Retaliatory strike
A retaliatory strike is a warning or revenge act usually taken by a government. It is claimed in the regime's or militant group's own propaganda to be a response to some immediately prior action by "the other side".
However, this logic suffers from a serious subject-object problem:
- it is not always clear who is "responsible" (note the common root with "response", those "responsible" are literally "those whom one can get away with responding on")
- even if it is, the so-called retaliation does not always even pretend to target those with the most direct links to them, but rather, is usually a pre-chosen target of convenience, often chosen in advance for diplomatic or military significance to a very broad concept of "the enemy" or "the other" who is attacked
- claims that one is entitled to strike back are thus inoperative - it is not those who are striking who are struck at, necessarily, and other than timing and some vague perception of alliance on the part of the attacker, there is often no connection between two attacks - which are only connected by the propaganda itself.
One example is the unique conception of Israel, homeland defense which permits it to occupy foreign territory for generations, settle its own citizens there in defiance of international law, and when suicide bombings result, to attack sovereign states which it claims are "supporting" the colonized people who resist and attack Israeli citizens. These strikes, it claims, are "retaliations".

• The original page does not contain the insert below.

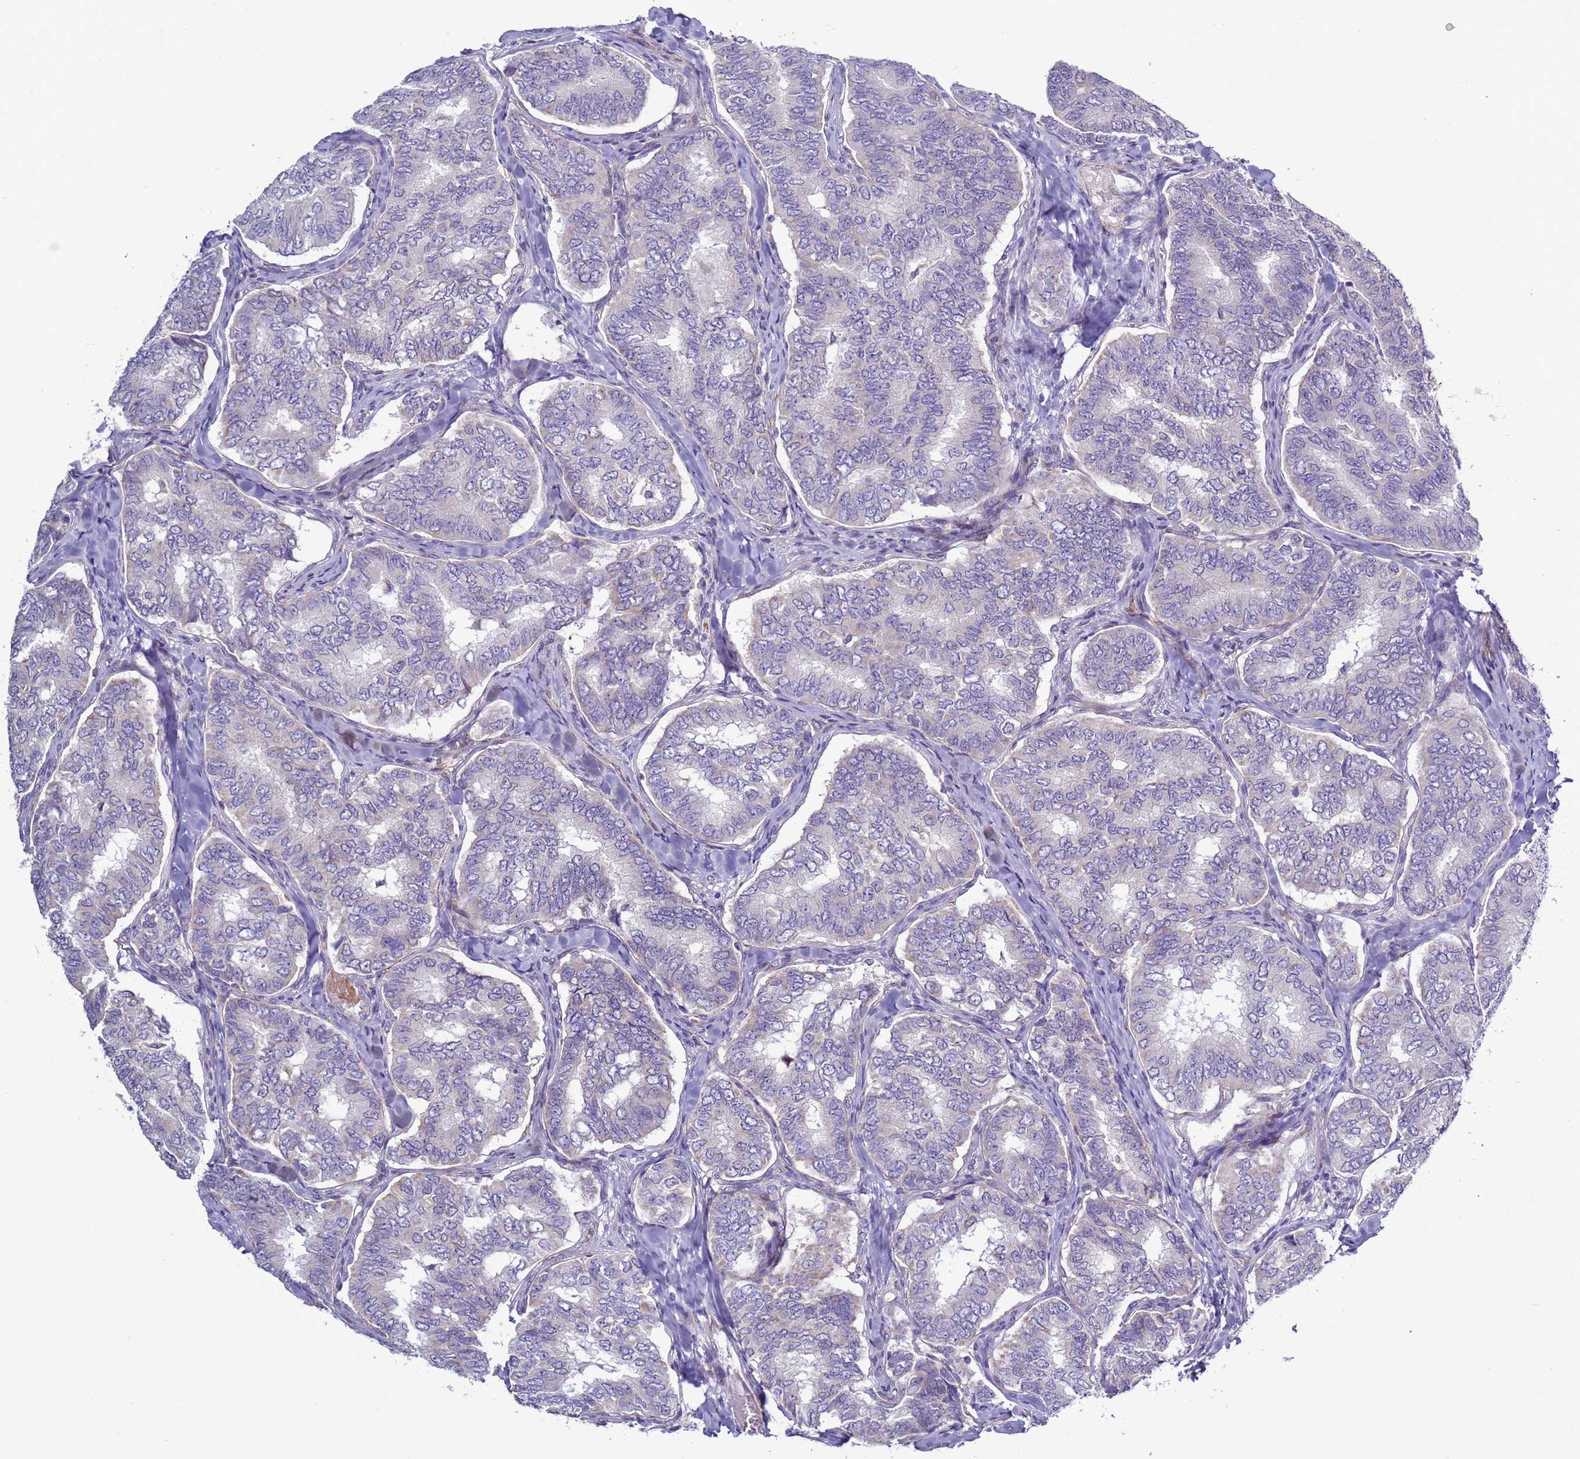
{"staining": {"intensity": "negative", "quantity": "none", "location": "none"}, "tissue": "thyroid cancer", "cell_type": "Tumor cells", "image_type": "cancer", "snomed": [{"axis": "morphology", "description": "Papillary adenocarcinoma, NOS"}, {"axis": "topography", "description": "Thyroid gland"}], "caption": "This micrograph is of thyroid papillary adenocarcinoma stained with immunohistochemistry (IHC) to label a protein in brown with the nuclei are counter-stained blue. There is no staining in tumor cells.", "gene": "ABHD17B", "patient": {"sex": "female", "age": 35}}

The Bush Doctrine seems also to rely heavily on this same logic. There is no evidence whatsoever that Saddam Hussein had anything to do with the September 11, 2001 attacks on the US, but it was useful to Bush (whose agenda inherited from Project for the New American Century included pre-emptive attacks on Iraq and other states) to spread the idea that there were links between him and Al Qaida, and the disinformation that he had weapons of mass destruction that might be provided to them. However, this was not enough - it was also necessary to spread the fiction that Saddam Hussein was somehow involved directly in the 2001 attacks, to make the 2003 invasion of Iraq appear to be a retaliatory strike.
In effect, the broader the concept of a retaliation one accepts, the more power one has given a regime to attack literally any target that it finds convenient.